TEXT BLOCK:
++++++++++++++++++++

I know that everyone will say that Python is a "multi-paradigm"
language and that one should feel free to use whatever technique seems
appropriate to solve the problem at hand, but it seems to me that
there's been an explosion in nested function usage recently, with lots
of code snippets showing them off either in the context of a debugging
exercise or as a proposed solution to a problem, and yet in many cases
their usage seems frivolous in comparison to plain old object-oriented
techniques.

I'm not pointing the finger at you here, Karl, since you seem to be
experimenting with closures, but why are they suddenly so fashionable?
Haven't the features supporting them existed in Python for a few
versions now? Don't people want to write classes any more?

Intrigued,

Paul

Dec 6 '06 #9
Paul Boddie wrote:
I know that everyone will say that Python is a "multi-paradigm"

++++++++++++++++++++

DATA EXCERPT:
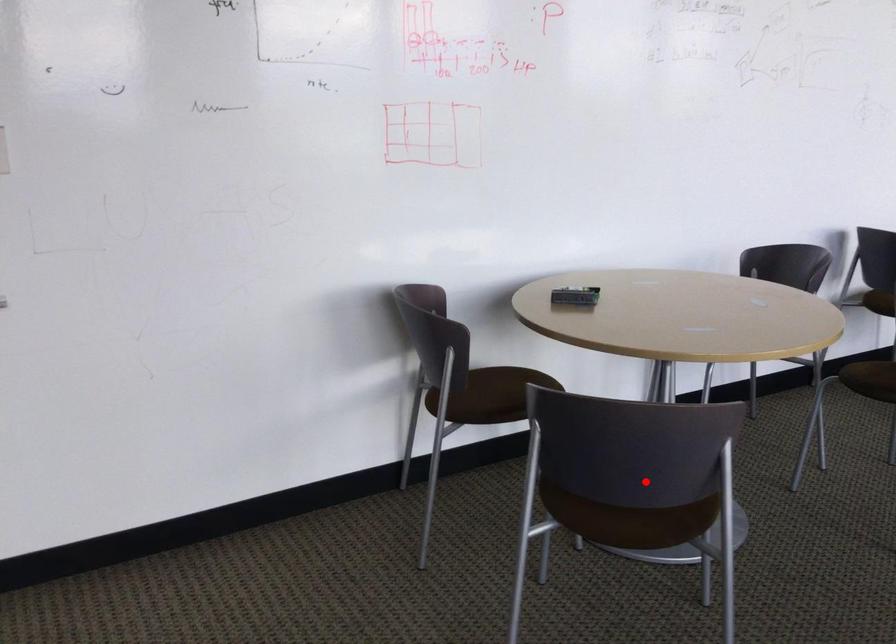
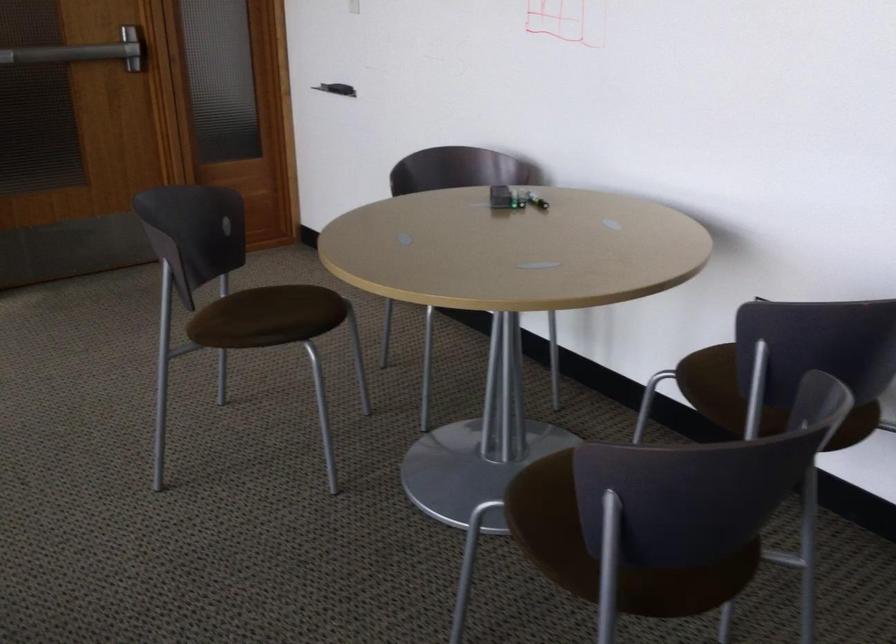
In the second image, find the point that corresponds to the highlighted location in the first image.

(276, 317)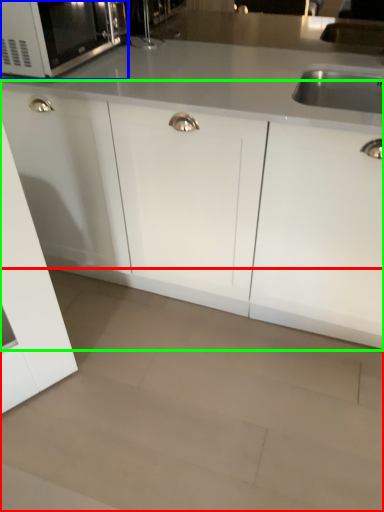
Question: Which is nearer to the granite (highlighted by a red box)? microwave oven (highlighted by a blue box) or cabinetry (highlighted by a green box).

++++++++++++++++++++

REQUIRED WORK:
1. In the forum post, why does the writer say the remarks are not aimed at Karl? Answer in one to three sentences.
2. In the forum post, rename "nested function" to "inner function", and write out everything from "language and that" down to "techniques.".
3. According to the forum post, what kind of language will everyone say Python is?

SOLUTIONS TO EACH TASK:
1. The writer is not pointing the finger at Karl because Karl seems to be experimenting with closures.

2.
language and that one should feel free to use whatever technique seems
appropriate to solve the problem at hand, but it seems to me that
there's been an explosion in inner function usage recently, with lots
of code snippets showing them off either in the context of a debugging
exercise or as a proposed solution to a problem, and yet in many cases
their usage seems frivolous in comparison to plain old object-oriented
techniques.

3. A "multi-paradigm" language.